Rather than re-writing what’s already been done about how to properly perform a deadlift I want to focus specifically on rounding of the lower back during the deadlift since this seems to be a common occurrence among lifters.

Not necessarily a “training error” since a lot of high level lifters utilize this training technique to squeeze out a few pounds onto the bar successfully and injury free, they do this by avoiding end range flexion of the spine. Research done by Stuart McGill found that elite powerlifters have increased levels of kinesthetic awareness and can get a better feel for the amount of spinal flexion during deadlifts.

Beginner lifters on the other hand, must learn the rules before they can break the rules, and learn how to deadlift with a neutral spine since this is the foundation that will keep their back healthy as they develop the technique that will suit THEM the best.

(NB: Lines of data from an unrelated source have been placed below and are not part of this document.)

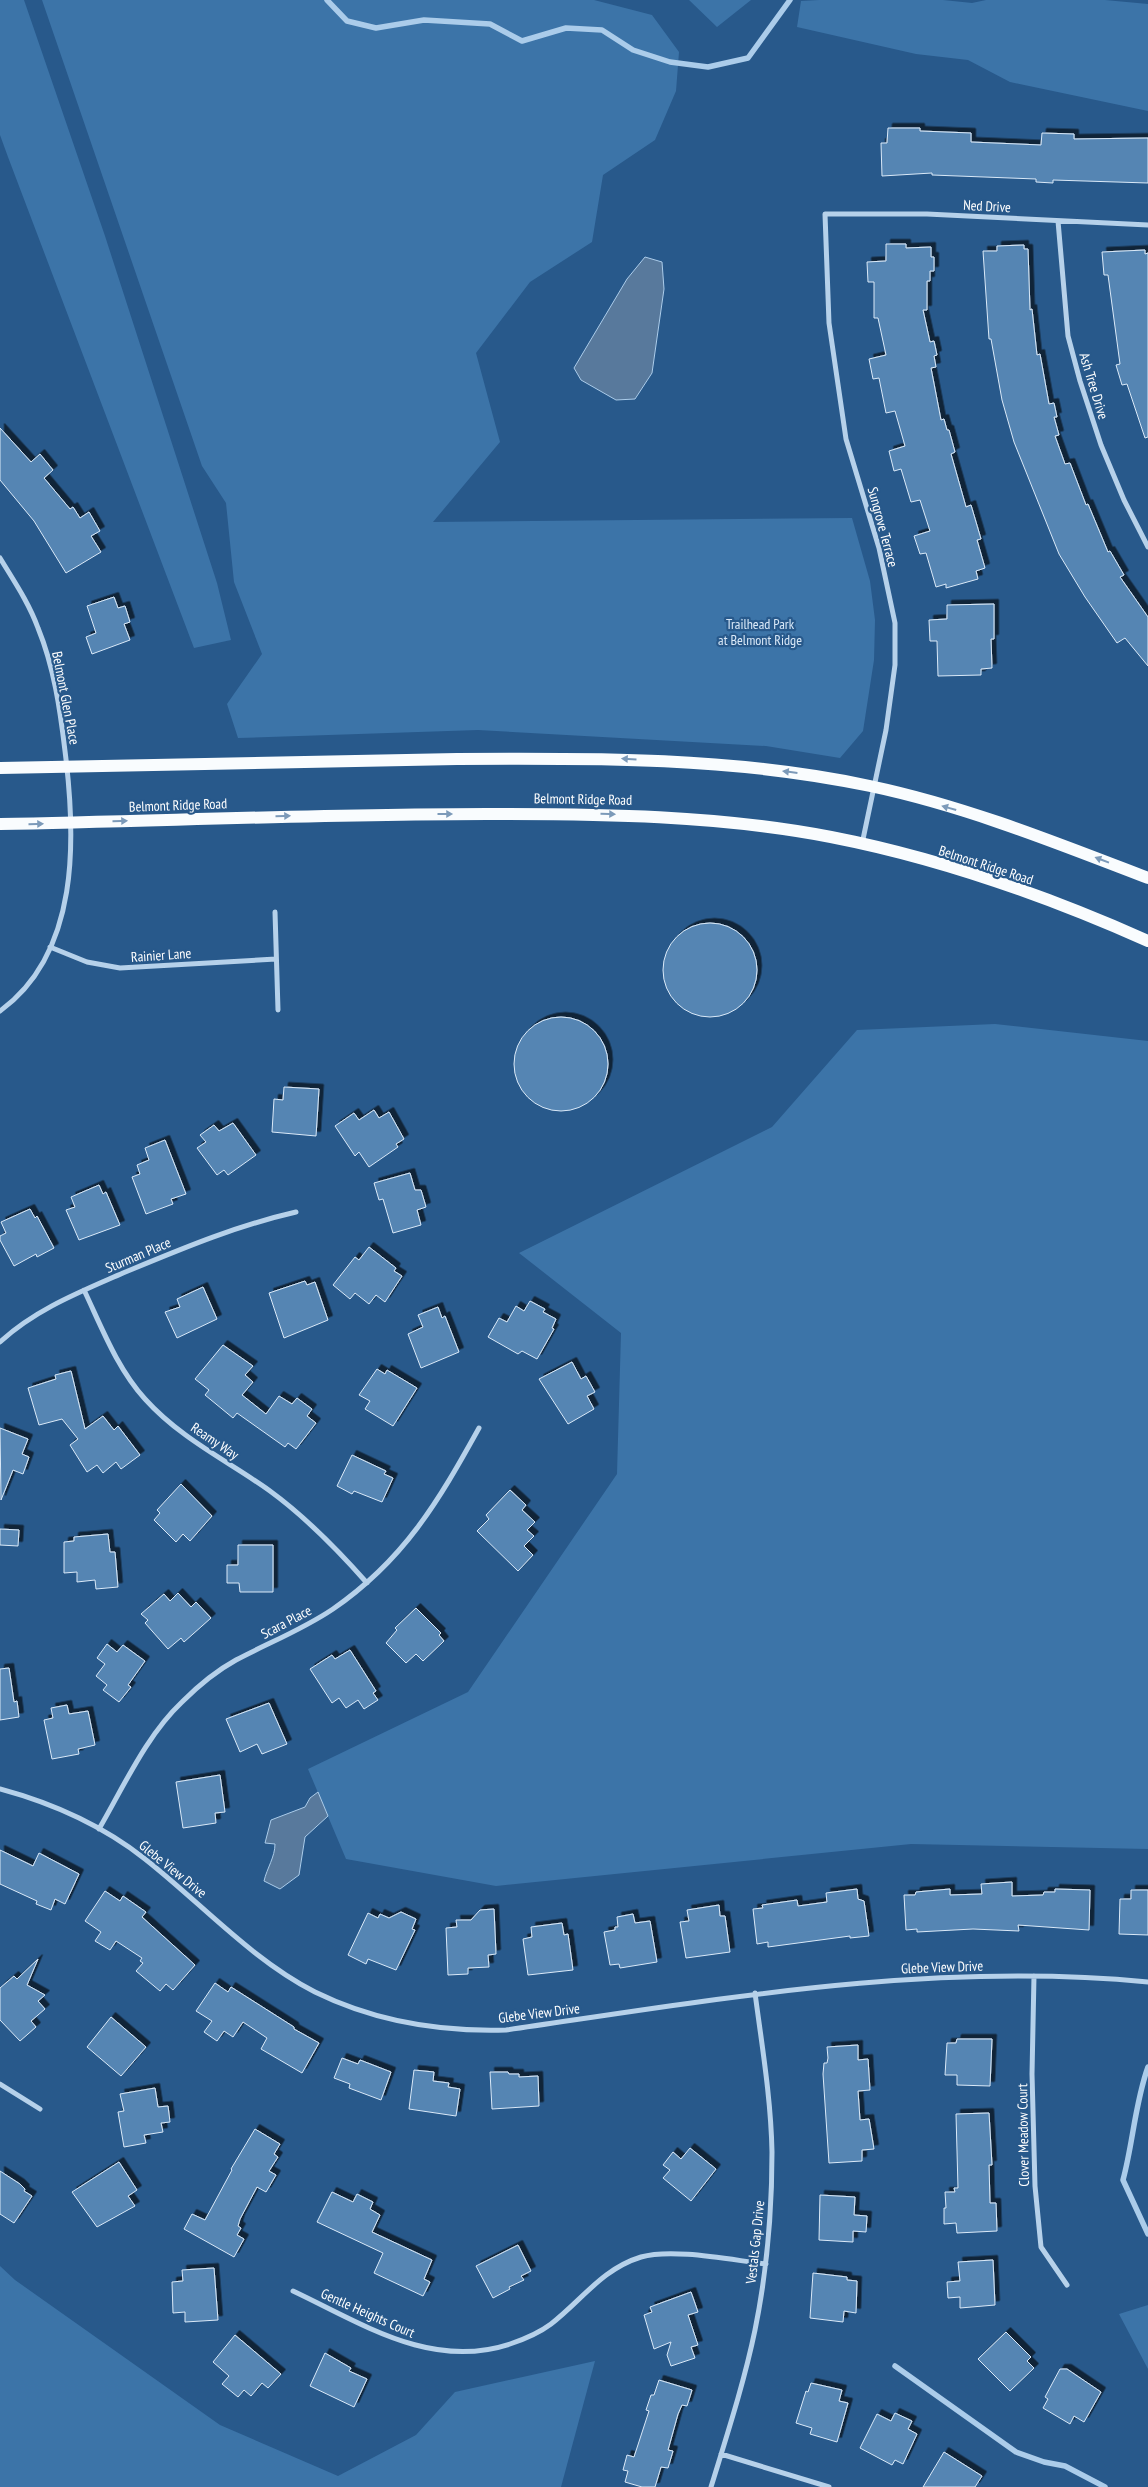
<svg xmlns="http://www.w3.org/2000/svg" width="1148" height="2487" viewBox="0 0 1148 2487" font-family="'PT Sans Narrow',sans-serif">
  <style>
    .green { fill: #3c74a8 }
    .water { fill: #58799c; stroke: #abccea }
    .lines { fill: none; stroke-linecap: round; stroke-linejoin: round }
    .stream { stroke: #abccea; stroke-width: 5.5 }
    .building { fill: #5485b3; stroke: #dae9f8; filter: url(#shadow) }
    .street { stroke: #b6d1ea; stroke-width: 5 }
    .primary { stroke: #f9fcfe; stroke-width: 12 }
    .oneway { fill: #7c9ab9 }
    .labels { text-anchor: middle; stroke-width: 4.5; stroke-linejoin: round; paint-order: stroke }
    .street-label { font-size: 14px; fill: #fff; stroke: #28598b }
    .park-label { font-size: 14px; fill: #dae9f8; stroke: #28598b }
  </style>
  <defs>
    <filter id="shadow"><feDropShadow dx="4.5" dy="-4.5" stdDeviation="0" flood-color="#0009"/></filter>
  </defs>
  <rect width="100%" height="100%" fill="#28598b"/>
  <!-- green -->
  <path class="green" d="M0,0H24L105,236L217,583L231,640L194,648L8,157L0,135Z
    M42,0H594L652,15L679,52L676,91L655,140L603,175L592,242L530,282L476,353L500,442L433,522L852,518L870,581L875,620L874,660L863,731L840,758L766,746L478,730L238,738L227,704L262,654L234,582L226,503L202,466Z
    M689,0H751L717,27Z
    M819,0H943L972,3L986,0H1105L1148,4V111L1010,82L968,60L916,54L797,27L801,1Z
    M995,1024L1148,1041V1849L911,1844L496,1886L346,1859L308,1769L468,1692L617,1474L621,1333L519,1253L772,1127L857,1030Z
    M0,2266L15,2280L220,2425L338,2476L416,2435L455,2392L595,2361L561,2487H0Z
    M1148,2305V2369L1119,2314Z"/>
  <!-- water -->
  <path class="water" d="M645,257L662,262L664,289L652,373L635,399L616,400L581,380L574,368L627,279Z
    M318,1792L328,1816L305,1837L299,1875L280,1889L264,1881C267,1868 275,1857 275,1844L265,1843L271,1820L305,1807L310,1798Z"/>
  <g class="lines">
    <!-- stream -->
    <path class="stream" d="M327,0L347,21L376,28L424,20L490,24L522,41L566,28L602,30L633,50L670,62L708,67L748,58L790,0
      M1148,2067C1135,2103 1133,2143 1123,2180L1148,2234
      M895,2366L1016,2452L1044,2462L1065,2466L1105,2487"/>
  </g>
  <!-- building -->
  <path class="building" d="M888,128H920V131L971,133V142L1041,145L1042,133L1074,134V139L1148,138V183L1053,180V183L1036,182V179L932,175V173L882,176L881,143H887Z
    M886,244H906V248L931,247V257H934V271H930V281H927V310H923L930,342L934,341L937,355L934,356L936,367L931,368L941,420L944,419L947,430H949L955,452L951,454L966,507L971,505L981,539L977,540L985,568L976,571L978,579L946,588V584L936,587L926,553L920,554L914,536L930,531L920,500L911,502L901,469L894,471L889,451L905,446L895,411L886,413L879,378L873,379L869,359L886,355L878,318H874V282H868L867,262L886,261Z
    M1024,245V249H1028L1030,310L1032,309L1037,355L1040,354L1049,404L1054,403L1057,417H1054L1059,435L1055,436L1065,464L1070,463L1086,505L1088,504L1108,552L1110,551L1124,575L1120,577L1148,617V666L1125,638L1117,643L1085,597L1059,554L1014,442L1002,400L991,339H989L983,251H997V246Z
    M1145,250V254L1148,253V437L1145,438L1127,384L1122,385L1116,365L1120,364L1108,275H1104L1102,252Z
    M0,428L31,462L40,454L53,470L44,478L70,509L73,507L80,518L89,512L100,531L91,536L101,552L66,573L34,521L0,480Z
    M114,597L118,608L125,606L130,622L124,624L130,640L92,654L86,637L96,633L87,606Z
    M994,604V639H991L992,668L981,669V675L938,676L937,641H930L929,620L947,619V605Z
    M663 970a47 47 0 1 1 94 0a47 47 0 1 1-94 0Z
    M514 1064a47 47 0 1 1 94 0a47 47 0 1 1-94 0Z
    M284,1087L319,1089L316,1136L272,1132L274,1099L283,1100Z
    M374,1110L379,1118L389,1112L404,1139L396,1144L398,1147L369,1167L359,1152L355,1156L335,1126L354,1113L359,1120Z
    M233,1123L256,1155L228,1175L224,1170L217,1175L197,1148L206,1142L200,1135L214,1125L219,1131Z
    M165,1140L186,1194L171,1199L173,1204L146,1214L132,1177L140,1174L137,1165L149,1160L145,1148Z
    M410,1173L415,1190H421L426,1207L417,1210L421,1225L393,1233L383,1199L379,1200L374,1183Z
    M99,1185L103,1194L106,1192L120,1225L79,1240L66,1210L75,1207L71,1197Z
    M30,1209L35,1218L37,1216L54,1248L37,1257L36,1254L14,1266L0,1240V1236L6,1233L1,1222Z
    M369,1247L396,1268L394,1271L402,1276L385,1302L376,1295L369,1304L355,1293L350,1299L333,1285L355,1257L359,1260Z
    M305,1281L307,1285L315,1282L328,1320L284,1338L269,1293Z
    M203,1287L217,1319L177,1338L165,1312L180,1307L177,1299Z
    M530,1301L545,1309L543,1312L556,1319L552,1328L554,1329L537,1359L522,1351L518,1354L488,1337L499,1318L507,1322L516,1306L524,1311Z
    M438,1307L442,1318L445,1316L459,1352L421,1368L408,1334L423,1327L418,1315Z
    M223,1345L253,1366L245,1375L253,1382L242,1395L266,1414L279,1396L292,1404L297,1398L312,1409L307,1416L316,1423L296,1449L288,1443L285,1447L237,1413L233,1418L205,1395L209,1390L195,1379Z
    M572,1362L581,1379L586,1376L595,1392L587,1396L594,1409L568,1424L539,1379Z
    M377,1369L385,1374L387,1370L417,1388L393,1426L365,1409L370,1401L359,1395Z
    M71,1371L85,1429L103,1416L114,1430L118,1426L140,1455L121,1469L116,1462L103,1473L97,1465L87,1472L70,1445L78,1439L62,1419L39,1425L28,1388L56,1379L55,1375Z
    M0,1428L28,1439L22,1454L29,1457L23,1474L13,1470L1,1500Z
    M352,1455L386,1471L384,1474L393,1478L382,1502L354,1491L352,1494L337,1486Z
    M181,1484L212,1516L190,1541L183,1534L176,1542L154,1520L160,1513L157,1510Z
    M510,1490L526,1505L522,1510L535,1522L527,1530L534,1536L524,1546L533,1555L518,1571L477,1531L489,1519L486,1515Z
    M0,1529L19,1530L18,1546L0,1545Z
    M108,1534L110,1552H115L118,1587L96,1589L95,1580L77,1582V1572L64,1573V1542L74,1541V1537Z
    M238,1545H273V1592H240L239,1583H227V1565H238Z
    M178,1593L191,1607L196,1602L211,1618L184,1642L181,1638L168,1649L145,1623L148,1620L141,1614L164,1594L170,1601Z
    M416,1608L441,1633L439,1635L444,1641L423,1661L416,1654L406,1663L386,1643L397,1630L395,1628Z
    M107,1644L117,1652L123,1645L145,1661L128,1685L131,1687L119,1702L103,1690L107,1685L96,1676L105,1664L97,1658Z
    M350,1650L376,1691L373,1693L378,1700L364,1709L358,1700L346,1708L339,1698L332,1703L310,1669L332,1655L335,1659Z
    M9,1668L14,1702L17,1701L19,1717L0,1720V1669Z
    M269,1703L287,1744L262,1754L257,1744L240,1752L226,1719Z
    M67,1705L69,1714L88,1711L95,1745L78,1749L79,1754L52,1759L44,1720L53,1718L51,1708Z
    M220,1775L225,1812L215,1813L216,1823L183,1828L176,1782Z
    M0,1850L33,1866L39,1853L79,1874L65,1904L55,1899L51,1910L36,1904L37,1901L0,1884Z
    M1012,1882V1896L1043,1895L1044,1892H1055V1889L1090,1890L1089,1930L1018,1925L1019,1931L973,1929L917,1932V1929L906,1930L904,1895H915L916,1892L950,1889V1895L982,1894L981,1884Z
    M857,1889L858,1899L864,1901L869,1936L850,1938V1936L768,1947V1942L757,1944L753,1909L763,1908L762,1905L797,1900L798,1906L827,1902L826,1893Z
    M1131,1890H1148V1935L1119,1934L1120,1899H1131Z
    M105,1891L120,1901L123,1896L146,1912L142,1917L195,1965L173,1990L166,1984L160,1991L136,1971L143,1963L140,1961L142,1958L116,1941L110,1950L95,1941L101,1932L85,1921Z
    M719,1905L720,1916H725L730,1952L686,1958L680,1922L689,1921L687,1910Z
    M494,1909L496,1954L488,1955L489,1967L468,1968V1974L448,1975L446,1928L457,1927L456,1920H471L480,1910Z
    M401,1912L416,1919L412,1929L415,1930L396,1970L368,1959L366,1964L348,1955L368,1913L378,1918L380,1914L389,1918Z
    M633,1914L635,1923L650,1921L657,1962L620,1968L619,1964L610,1965L604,1932L615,1930V1927H618L617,1917Z
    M562,1923L564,1935L568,1934L573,1970L528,1975L523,1939L532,1937L531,1927Z
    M38,1959L27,1985L45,1995L38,2001L45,2009L31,2021L36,2027L20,2041L0,2020V1988L14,1976L17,1979Z
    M215,1983L228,1992L231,1987L294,2027V2029L319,2043L302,2073L261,2049L267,2038L243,2022L233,2037L224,2031L217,2041L204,2032L212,2021L196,2011Z
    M111,2017L146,2047L121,2076L87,2047Z
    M957,2039H992L990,2086L957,2085V2075H945L947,2043H956Z
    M858,2045V2060L868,2059L870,2090L858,2091L860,2120L869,2119L874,2149L862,2150V2161L829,2163L823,2074L824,2063H827L828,2058L827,2047Z
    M342,2058L358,2064L360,2060L391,2072L381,2100L349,2088L350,2084L334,2078Z
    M414,2070L434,2072L433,2081L449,2083L448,2087L460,2089L456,2116L409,2109Z
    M490,2072H508L509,2074H519V2077L538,2076L539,2106L492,2109Z
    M155,2088L158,2107L168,2106L170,2122L161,2123L163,2132L144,2135L146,2143L124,2147L118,2112L124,2111L120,2094Z
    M989,2113L992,2165H989L990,2203H996L997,2231L957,2233L956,2223L944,2224V2208H946L945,2192H955L954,2188H958L956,2114Z
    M255,2129L280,2144L274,2154L278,2157L269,2171L276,2175L266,2192L257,2187L240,2219L238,2226L241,2228L237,2235L244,2239L234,2257L184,2229L192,2214L205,2220L232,2170L231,2169Z
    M690,2148L716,2169L691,2201L663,2178L670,2170L663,2165L673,2152L681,2159Z
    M119,2162L137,2190L128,2196L135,2206L97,2227L72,2192Z
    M0,2171L20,2184L25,2189L24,2191L32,2196L14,2223L0,2214Z
    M332,2192L353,2202L357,2194L373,2202L370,2209L380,2215L372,2232L432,2260L424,2279L430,2282L423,2296L374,2273L383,2253L317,2222Z
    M820,2195L855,2197L854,2215L867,2216L866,2232L853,2231V2242L819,2240Z
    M518,2245L531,2271L521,2276L524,2280L509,2287L510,2289L493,2298L476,2266Z
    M993,2260L995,2305L960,2308V2297L948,2298L947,2282L960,2281L958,2262Z
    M214,2268L218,2320L185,2322V2312L173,2313L172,2282L183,2281L182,2270Z
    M813,2273L847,2277V2280L857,2281L856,2313L844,2311L843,2322L810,2318Z
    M691,2292L698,2312L688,2315L698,2345L691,2347L695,2358L671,2366L667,2355L671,2342L654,2349L644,2315L652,2312L650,2307Z
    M1006,2332L1031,2357L1027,2361L1034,2368L1010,2391L978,2359Z
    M235,2335L281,2374L268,2388L262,2383L251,2396L244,2390L238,2397L222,2384L229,2376L213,2362Z
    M325,2353L351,2368L349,2371L367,2379L354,2407L310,2386Z
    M1060,2369H1067L1101,2392L1084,2422L1074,2416L1070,2424L1043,2408L1048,2399L1045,2397Z
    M659,2380L692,2390L687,2406L682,2405L678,2414L668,2450L673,2451L668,2468L661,2467L655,2487H642L625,2482L628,2471L623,2470L627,2455L634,2457L649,2411L646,2410L651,2395H654Z
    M811,2383L842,2390L839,2401L848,2403L837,2442L810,2434L812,2428L796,2423L806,2391L808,2392Z
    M895,2413L912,2421L908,2429L917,2434L903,2464L895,2460L892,2465L860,2448L877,2414L891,2421Z
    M944,2452L982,2476L975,2487H923Z"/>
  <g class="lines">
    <!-- street -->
    <path class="street" d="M1058,221L1068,336L1080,381L1101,445L1124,500L1148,547
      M0,558C14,581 29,603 38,628C54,667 60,709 65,751C76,838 80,953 0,1011
      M862,844L886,730L895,665V623L879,548L846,439L829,323L825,214H927L1148,225
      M275,912L278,1010
      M50,947L87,962L120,968L276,959
      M84,1290C102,1328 117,1368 145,1399C181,1439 228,1461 270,1491C307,1518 337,1549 367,1583
      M0,1342C36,1309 80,1292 123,1273C181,1249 235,1226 296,1212
      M0,1789C52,1803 103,1826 145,1859C201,1903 252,1960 315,1992C376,2022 439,2032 506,2030C719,1999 932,1961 1148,1982
      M99,1829C124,1786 146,1736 182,1702C198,1686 216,1671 236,1660C268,1643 302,1630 333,1609C404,1560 438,1502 479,1428
      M1034,1976L1032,2074L1035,2186L1041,2247L1067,2285
      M0,2084L40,2109
      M293,2291C363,2324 431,2370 510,2344C525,2339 539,2333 551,2324C582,2300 602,2269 641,2257C673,2248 731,2260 766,2264
      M721,2454L829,2487
      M711,2487C727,2435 744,2383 755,2330C767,2271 772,2211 772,2152C771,2099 762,2046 755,1993"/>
    <!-- primary -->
    <path class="primary" d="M0,768C152,765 304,761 457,759C595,758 734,757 870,786C965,806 1057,843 1148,878
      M0,824C162,821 324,814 487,814C602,814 717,815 831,837C939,858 1047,896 1148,941"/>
  </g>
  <!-- one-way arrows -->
  <defs><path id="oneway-solid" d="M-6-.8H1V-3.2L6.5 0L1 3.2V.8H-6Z" transform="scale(1.25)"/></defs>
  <g class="oneway">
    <use href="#oneway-solid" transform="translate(629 759) rotate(-177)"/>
    <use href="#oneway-solid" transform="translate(790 772) rotate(-173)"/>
    <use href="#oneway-solid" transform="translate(949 808) rotate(-164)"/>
    <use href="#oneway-solid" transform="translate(445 814)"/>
    <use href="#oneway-solid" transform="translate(608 814) rotate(1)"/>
    <use href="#oneway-solid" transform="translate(283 816) rotate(-2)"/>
    <use href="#oneway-solid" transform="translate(120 821) rotate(-2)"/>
    <use href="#oneway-solid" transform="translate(36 824) rotate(-1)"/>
    <use href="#oneway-solid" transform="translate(1102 860) rotate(-159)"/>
  </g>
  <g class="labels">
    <!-- street labels -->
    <g class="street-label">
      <text transform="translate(987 206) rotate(3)" y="5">Ned Drive</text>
      <text transform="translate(1094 386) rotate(73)" y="5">Ash Tree Drive</text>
      <text transform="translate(883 527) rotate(75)" y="5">Sungrove Terrace</text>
      <text transform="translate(66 698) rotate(79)" y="5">Belmont Glen Place</text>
      <text transform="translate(583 799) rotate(1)" y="5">Belmont Ridge Road</text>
      <text transform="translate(178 805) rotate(-2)" y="5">Belmont Ridge Road</text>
      <text transform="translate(986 865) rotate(18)" y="5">Belmont Ridge Road</text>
      <text transform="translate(161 955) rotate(-4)" y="5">Rainier Lane</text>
      <text transform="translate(138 1255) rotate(-23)" y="5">Sturman Place</text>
      <text transform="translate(215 1441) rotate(34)" y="5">Reamy Way</text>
      <text transform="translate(286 1622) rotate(-28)" y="5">Scara Place</text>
      <text transform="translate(173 1869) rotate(39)" y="5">Glebe View Drive</text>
      <text transform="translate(942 1967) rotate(-2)" y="5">Glebe View Drive</text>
      <text transform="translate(539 2013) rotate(-7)" y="5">Glebe View Drive</text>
      <text transform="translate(1023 2135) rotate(-91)" y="5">Clover Meadow Court</text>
      <text transform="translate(755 2242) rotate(-84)" y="5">Vestals Gap Drive</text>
      <text transform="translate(368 2313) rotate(24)" y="5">Gentle Heights Court</text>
    </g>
    <!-- park labels -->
    <g class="park-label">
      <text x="760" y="629">Trailhead Park<tspan x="760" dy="16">at Belmont Ridge</tspan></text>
    </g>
  </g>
</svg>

So how can you fix rounding of the lower back in the deadlift? Most people over emphasize lower back and core exercises in an attempt to fix their scared cat looking deadlifts. This isn’t a bad thing to do, and in most cases actually necessary but a better approach might be to increase your glute’s horsepower.

The glute max is responsible for hip extension. In the absence of strong hip extensors, the pelvis will fail to stay in the right position, and the erectors become the prime mover. Under load it becomes increasingly challenging to maintain a neutral spine if the pelvis isn’t stabilized in the right position because the spinal segments are connected to your pelvis. If the pelvis doesn’t remain neutral or it posteriorly tilts, the spinal segments will follow resulting in rounding of the lower back.